Указание -> Подсчитайте строки листинга, в которых встречается слово «vita». В ответе укажите только число.

━━━━━ Выдержки из данных ━━━━━

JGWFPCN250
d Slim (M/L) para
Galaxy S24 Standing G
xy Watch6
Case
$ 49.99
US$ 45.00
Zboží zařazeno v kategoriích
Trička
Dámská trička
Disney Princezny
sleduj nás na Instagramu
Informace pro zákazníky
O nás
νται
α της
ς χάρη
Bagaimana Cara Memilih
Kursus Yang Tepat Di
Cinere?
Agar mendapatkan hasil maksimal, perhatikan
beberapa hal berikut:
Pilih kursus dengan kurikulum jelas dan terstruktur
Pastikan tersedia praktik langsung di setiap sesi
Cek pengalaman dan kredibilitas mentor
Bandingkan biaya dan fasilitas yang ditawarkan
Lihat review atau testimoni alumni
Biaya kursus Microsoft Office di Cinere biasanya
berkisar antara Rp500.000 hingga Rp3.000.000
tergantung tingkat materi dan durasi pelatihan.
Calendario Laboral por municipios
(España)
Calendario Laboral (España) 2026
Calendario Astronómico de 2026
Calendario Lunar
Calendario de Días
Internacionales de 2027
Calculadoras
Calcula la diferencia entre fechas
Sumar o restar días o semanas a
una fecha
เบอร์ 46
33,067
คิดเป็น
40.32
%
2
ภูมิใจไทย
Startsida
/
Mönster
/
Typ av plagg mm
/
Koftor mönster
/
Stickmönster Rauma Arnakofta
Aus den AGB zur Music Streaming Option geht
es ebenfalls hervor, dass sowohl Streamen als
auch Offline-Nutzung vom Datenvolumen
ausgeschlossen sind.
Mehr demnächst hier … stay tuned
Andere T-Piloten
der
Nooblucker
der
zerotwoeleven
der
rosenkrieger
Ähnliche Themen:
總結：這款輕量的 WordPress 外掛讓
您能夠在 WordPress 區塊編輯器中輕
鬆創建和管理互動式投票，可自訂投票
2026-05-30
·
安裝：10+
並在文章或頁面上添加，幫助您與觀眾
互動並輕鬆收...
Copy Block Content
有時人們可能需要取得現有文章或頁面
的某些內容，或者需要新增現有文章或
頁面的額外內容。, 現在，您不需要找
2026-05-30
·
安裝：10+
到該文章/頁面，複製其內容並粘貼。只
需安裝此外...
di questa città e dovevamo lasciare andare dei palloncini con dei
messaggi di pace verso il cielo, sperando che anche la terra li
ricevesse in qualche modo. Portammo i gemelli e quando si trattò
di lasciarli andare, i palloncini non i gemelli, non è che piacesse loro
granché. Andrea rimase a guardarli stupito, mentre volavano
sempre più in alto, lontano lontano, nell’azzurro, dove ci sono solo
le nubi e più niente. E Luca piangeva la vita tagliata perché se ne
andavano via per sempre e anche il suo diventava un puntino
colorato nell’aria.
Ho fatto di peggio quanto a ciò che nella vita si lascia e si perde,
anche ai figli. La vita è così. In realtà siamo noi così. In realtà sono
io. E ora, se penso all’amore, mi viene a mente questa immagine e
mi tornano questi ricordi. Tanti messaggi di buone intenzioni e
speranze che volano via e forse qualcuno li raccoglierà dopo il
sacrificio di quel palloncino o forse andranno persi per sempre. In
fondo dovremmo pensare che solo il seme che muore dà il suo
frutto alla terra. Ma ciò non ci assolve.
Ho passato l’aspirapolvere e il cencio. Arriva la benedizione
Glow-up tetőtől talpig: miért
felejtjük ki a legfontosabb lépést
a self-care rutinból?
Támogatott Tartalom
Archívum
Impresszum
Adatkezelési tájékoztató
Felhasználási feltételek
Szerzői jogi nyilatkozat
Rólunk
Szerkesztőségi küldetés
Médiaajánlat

━━━━━

Результат задания -> 3